I have also disabled all sleeps

systemctl mask sleep.target suspend.target hibernate.target hybrid-sleep.target

At this point I am throwing mud at the wall and seeing what sticks.

Crashed again last night. Below is what I have done today. I am not saying any of these things are good ideas, or even necessary. Just documenting what I have done in my endeavors.


/etc/modprobe.d/blacklist.conf
blacklist snd_hda_intel
blacklist snd_hda_codec_hdmi
blacklist i915
blacklist iwlwifi

I also upgraded my kernel to 5.4.0-92

5.4.0-92-generic #103-Ubuntu SMP Fri Nov 26 16:13:00 UTC 2021 x86_64 x86_64 x86_64 GNU/Linux

Is this a known or common problem? I have a NUC11 with i7 CPU running windows and a 980 pro (256GB) that doesn’t reboot.

I would suspect RAM rather than the 980. Given you have 32GB, I’m assuming that it’s two sticks which means you could try removing one, then the other, and see if the reboots stop. If not you have eliminated the RAM from the equation.

It very well could be the RAM, but I’ve seen so many threads with similar issues and people definitely blame the memory quite frequently, but the common thread seems to be the Samsung 980 and Ubuntu 20.04. I am working on the assumption that my memory is fine, and seeing what I can disable/tweak to get it to work. If nothing works by this time next week, then I will probably take a stick out, that’s easy enough.

1 Like

Yeah at least with so much RAM at your disposal you can drop to half and still have loads while your ruling out the possibility of a bad stick!

Didn’t know about Ubuntu and the 980 thing at all. Wondering if I dodged a bullet. I went with windows on a bit of a whim.

I am also running Windows on a NUC11 with a 2TB Samsung 980 Pro, in a fan-less case without issue.
I even went with Windows 11, against some recommendations, yet have been pleasantly surprised.

It seems like a 24 hour thing. I have removed one of the RAM sticks. I also have a WD SN850 I can swap with.
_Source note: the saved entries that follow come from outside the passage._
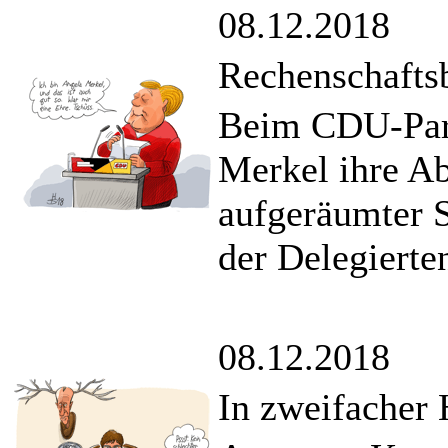
08.12.2018
Rechenschaftsb
Beim CDU-Part
Merkel ihre Ab
aufgeräumter 
der Delegierte
08.12.2018
In zweifacher 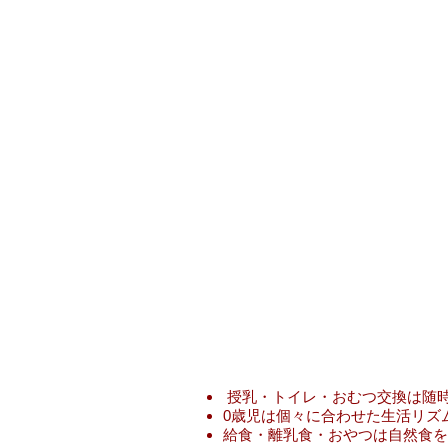
授乳・トイレ・おむつ交換は随
0歳児は個々に合わせた生活リズ
給食・離乳食・おやつは自然食を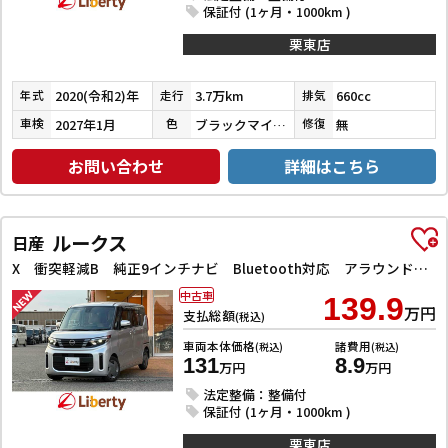
保証付 (1ヶ月・1000km )
栗東店
2020(令和2)年
3.7万km
660cc
年式
走行
排気
2027年1月
ブラックマイカメタリック
無
車検
色
修復
お問い合わせ
詳細はこちら
ルークス
日産
X 衝突軽減B 純正9インチナビ Bluetooth対応 アラウンドビューモニター LEDヘッドライト 左パワースライドドア スマートキー プッシュスタート アイドリングストップ オートエアコン
中古車
139.9
万円
支払総額
(税込)
車両本体価格
諸費用
(税込)
(税込)
131
8.9
万円
万円
法定整備：整備付
保証付 (1ヶ月・1000km )
栗東店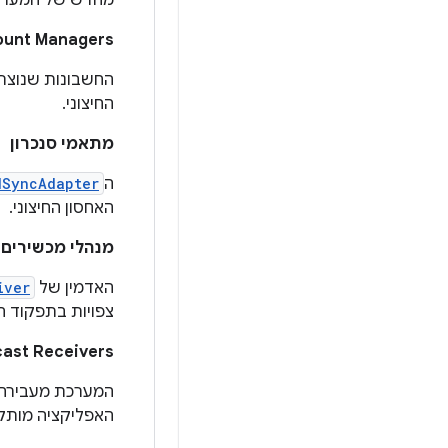
מחדש של המערכ
ount Managers
החשבונות שנוצר
החיצוני.
מתאמי סנכרון
ה
dSyncAdapter
האחסון החיצוני.
מנהלי מכשירים
האדמין של
iver
צפויות בתפקוד ה
Broadcast Receivers (מקלט שידורים) שמקשיב ל-pleted
המערכת מעבירה 
האפליקציה מותקנ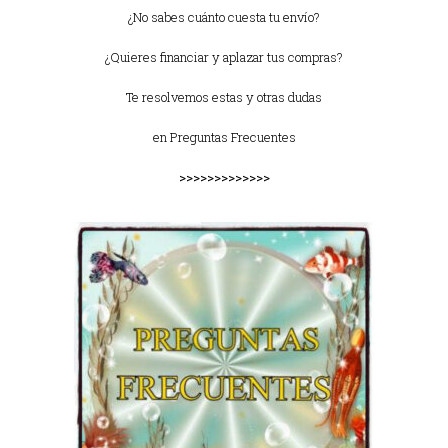
¿No sabes cuánto cuesta tu envío?
¿Quieres financiar y aplazar tus compras?
Te resolvemos estas y otras dudas
en
Preguntas Frecuentes
>>>>>>>>>>>>>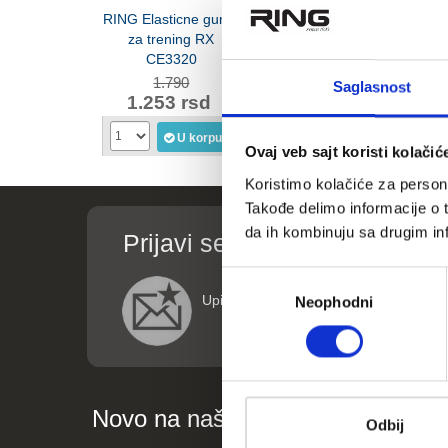
RING Elasticne gume
RING Vijača za
RING elas
za trening RX
crossfit sa sajlom RX
za vežba
CE3320
JR7001
6348
1.790
890
1.
Saglasnost
1.253 rsd
623 rsd
763
U korpu
U korpu
Ovaj veb sajt koristi kolačić
Koristimo kolačiće za persona
Takođe delimo informacije o t
da ih kombinuju sa drugim inf
Prijavi se za informacije o p
Избор
Upišite vaše podatke (ime i email adre
Neophodni
сагласности
Novo na našem blogu
Odbij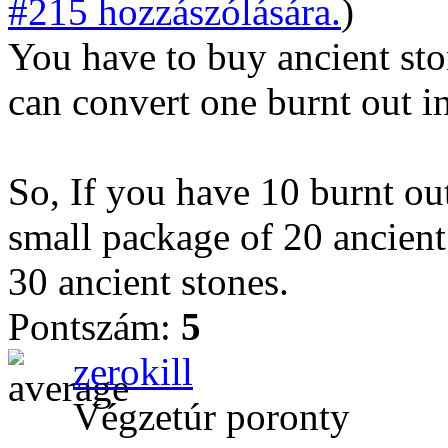
#215 hozzászólására.
)
You have to buy ancient st
can convert one burnt out in
So, If you have 10 burnt ou
small package of 20 ancien
30 ancient stones.
Pontszám:
5
zerokill
Végzetúr poronty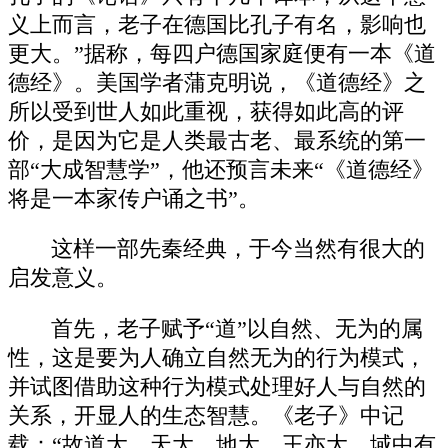
义上而言，老子在德国比孔子有名，影响也
更大。”据称，每四户德国家庭便有一本《道
德经》。美国学者蒲克明说，《道德经》之
所以受到世人如此重视，获得如此高的评
价，是因为它是人类最古老、最系统的第一
部“大成智慧学”，他还预言未来“《道德经》
将是一本家传户诵之书”。
这样一部先秦经典，于今当然有很大的
启发意义。
首先，老子赋予“道”以自然、无为的属
性，这是要为人确立自然无为的行为模式，
并试图借助这种行为模式处理好人与自然的
关系，开显人的生态智慧。《老子》中记
载：“故道大，天大，地大，王亦大，域中有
I don’t feel like transferring all the data over, but I might end up doing that if this doesn’t work out.

I think I just had bad hardware. Also I am mad at Intel, so I got an Asus PN50 (AMD CPU) and moved everything over. It’s not been 24 hours but I’m sure it’s fine.
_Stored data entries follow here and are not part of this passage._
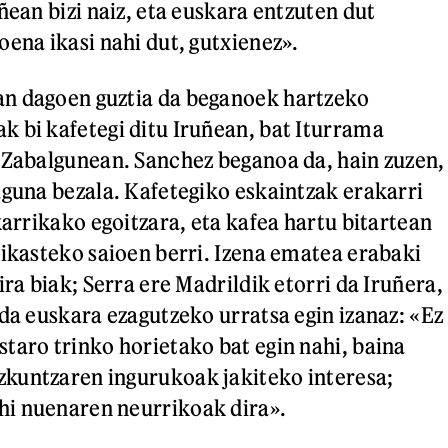
ñean bizi naiz, eta euskara entzuten dut
oena ikasi nahi dut, gutxienez».
n dagoen guztia da beganoek hartzeko
 bi kafetegi ditu Iruñean, bat Iturrama
 Zabalgunean. Sanchez beganoa da, hain zuzen,
aguna bezala. Kafetegiko eskaintzak erakarri
karrikako egoitzara, eta kafea hartu bitartean
 ikasteko saioen berri. Izena ematea erabaki
ira biak; Serra ere Madrildik etorri da Iruñera,
 da euskara ezagutzeko urratsa egin izanaz: «Ez
taro trinko horietako bat egin nahi, baina
kuntzaren ingurukoak jakiteko interesa;
i nuenaren neurrikoak dira».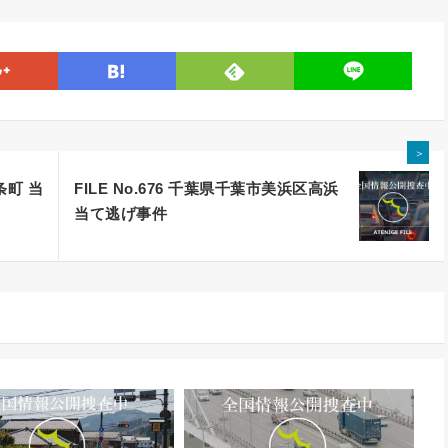
line
google
hatena
feedly
＞
条町 当
FILE No.676 千葉県千葉市美浜区高浜
当て逃げ事件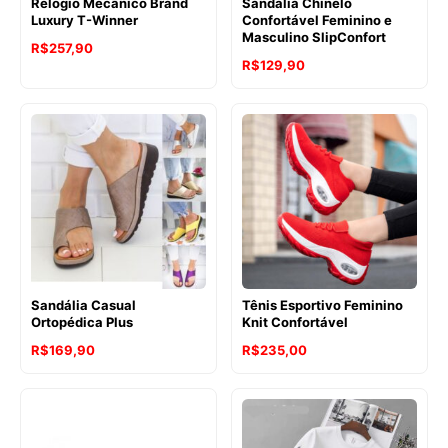
Relógio Mecânico Brand
Sandália Chinelo
Luxury T-Winner
Confortável Feminino e
Masculino SlipConfort
R$
257,90
R$
129,90
Sandália Casual
Tênis Esportivo Feminino
Ortopédica Plus
Knit Confortável
R$
169,90
R$
235,00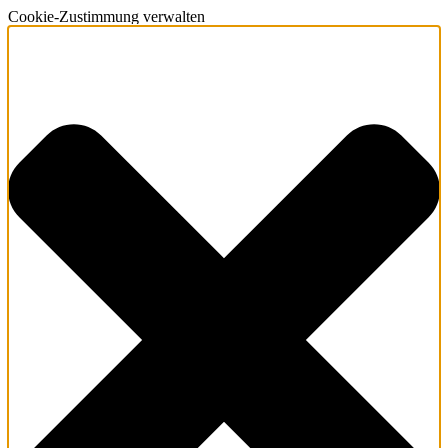
Cookie-Zustimmung verwalten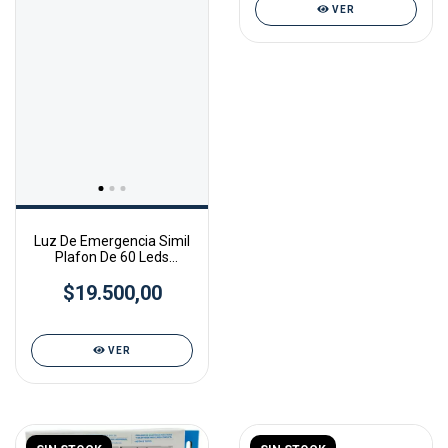
VER
Luz De Emergencia Simil
Plafon De 60 Leds
Pronext
$19.500,00
VER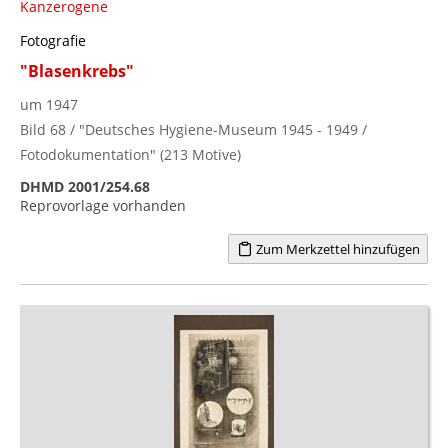
Kanzerogene
Fotografie
"Blasenkrebs"
um 1947
Bild 68 / "Deutsches Hygiene-Museum 1945 - 1949 /
Fotodokumentation" (213 Motive)
DHMD 2001/254.68
Reprovorlage vorhanden
Zum Merkzettel hinzufügen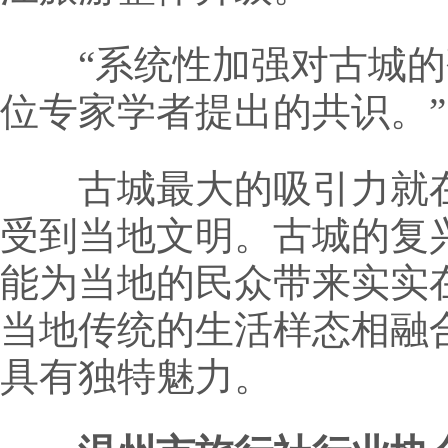
“系统性加强对古城的研
位专家学者提出的共识。”
古城最大的吸引力就在
受到当地文明。古城的复
能为当地的民众带来实实
当地传统的生活样态相融
具有独特魅力。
It may be too late for me to say this, I think you should try disablling Turbo Boost in the NUC.

@wklie Not too late in that I disabled that, along with basically everything else. Most of the time this thing was headless with just an ethernet and power cable plugged in so it would reboot and music would stop. I realized it was dying when the stupid thing powered off for no reason in the BIOS screen while making changes.

This is a hardware fault, unrelated to the SSD firmware (unless the m.2 has bad contact). I guess it’s probably unrelated to RAM too - but it does not hurt to test it, and reseat everything.

If you have already disabled Turbo Boost, the next thing to do is send it to be repaired.

Alternatively, clean the CPU thermal pad, and apply an aftermarket CPU thermal paste.

Definitely hardware fault. I was barking up the wrong tree. That’s why it’s all in a new box now. Because even without the hardware fault, the thing was still flaky in Linux. I moved the memory and drive over. I ended up wiping and restoring from backup. It took a few hours to transfer my library back over, but no big deal. Everything is smooth sailing now.